Exercise details => Copy every item below verbatim, with nothing added, dropped, or changed.

### Data to use

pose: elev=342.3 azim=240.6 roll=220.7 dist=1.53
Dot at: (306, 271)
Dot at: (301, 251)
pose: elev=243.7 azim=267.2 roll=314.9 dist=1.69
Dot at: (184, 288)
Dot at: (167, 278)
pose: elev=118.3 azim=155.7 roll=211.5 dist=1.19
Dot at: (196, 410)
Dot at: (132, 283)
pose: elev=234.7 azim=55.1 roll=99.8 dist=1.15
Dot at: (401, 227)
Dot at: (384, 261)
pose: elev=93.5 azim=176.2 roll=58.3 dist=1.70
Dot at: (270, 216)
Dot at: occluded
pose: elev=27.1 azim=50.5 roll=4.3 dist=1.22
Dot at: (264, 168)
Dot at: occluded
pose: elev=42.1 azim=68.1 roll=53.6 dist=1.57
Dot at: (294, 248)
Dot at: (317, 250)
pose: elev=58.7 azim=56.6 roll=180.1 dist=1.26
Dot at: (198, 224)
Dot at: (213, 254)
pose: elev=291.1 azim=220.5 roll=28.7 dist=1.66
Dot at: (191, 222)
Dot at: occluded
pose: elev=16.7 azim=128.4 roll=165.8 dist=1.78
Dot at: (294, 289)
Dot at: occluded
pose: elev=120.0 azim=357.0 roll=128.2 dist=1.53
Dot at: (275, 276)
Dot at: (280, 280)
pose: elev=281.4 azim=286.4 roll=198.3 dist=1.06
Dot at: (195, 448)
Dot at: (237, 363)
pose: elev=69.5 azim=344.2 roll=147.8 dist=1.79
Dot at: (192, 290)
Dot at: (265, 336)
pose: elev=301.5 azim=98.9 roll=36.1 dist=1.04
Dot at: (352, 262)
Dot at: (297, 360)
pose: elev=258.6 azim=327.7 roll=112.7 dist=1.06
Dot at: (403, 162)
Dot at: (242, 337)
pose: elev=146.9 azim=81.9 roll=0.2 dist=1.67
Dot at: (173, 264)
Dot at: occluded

######

Task result =>
pose: elev=342.3 azim=240.6 roll=220.7 dist=1.53
Dot at: (306, 271)
Dot at: (301, 251)
pose: elev=243.7 azim=267.2 roll=314.9 dist=1.69
Dot at: (184, 288)
Dot at: (167, 278)
pose: elev=118.3 azim=155.7 roll=211.5 dist=1.19
Dot at: (196, 410)
Dot at: (132, 283)
pose: elev=234.7 azim=55.1 roll=99.8 dist=1.15
Dot at: (401, 227)
Dot at: (384, 261)
pose: elev=93.5 azim=176.2 roll=58.3 dist=1.70
Dot at: (270, 216)
Dot at: occluded
pose: elev=27.1 azim=50.5 roll=4.3 dist=1.22
Dot at: (264, 168)
Dot at: occluded
pose: elev=42.1 azim=68.1 roll=53.6 dist=1.57
Dot at: (294, 248)
Dot at: (317, 250)
pose: elev=58.7 azim=56.6 roll=180.1 dist=1.26
Dot at: (198, 224)
Dot at: (213, 254)
pose: elev=291.1 azim=220.5 roll=28.7 dist=1.66
Dot at: (191, 222)
Dot at: occluded
pose: elev=16.7 azim=128.4 roll=165.8 dist=1.78
Dot at: (294, 289)
Dot at: occluded
pose: elev=120.0 azim=357.0 roll=128.2 dist=1.53
Dot at: (275, 276)
Dot at: (280, 280)
pose: elev=281.4 azim=286.4 roll=198.3 dist=1.06
Dot at: (195, 448)
Dot at: (237, 363)
pose: elev=69.5 azim=344.2 roll=147.8 dist=1.79
Dot at: (192, 290)
Dot at: (265, 336)
pose: elev=301.5 azim=98.9 roll=36.1 dist=1.04
Dot at: (352, 262)
Dot at: (297, 360)
pose: elev=258.6 azim=327.7 roll=112.7 dist=1.06
Dot at: (403, 162)
Dot at: (242, 337)
pose: elev=146.9 azim=81.9 roll=0.2 dist=1.67
Dot at: (173, 264)
Dot at: occluded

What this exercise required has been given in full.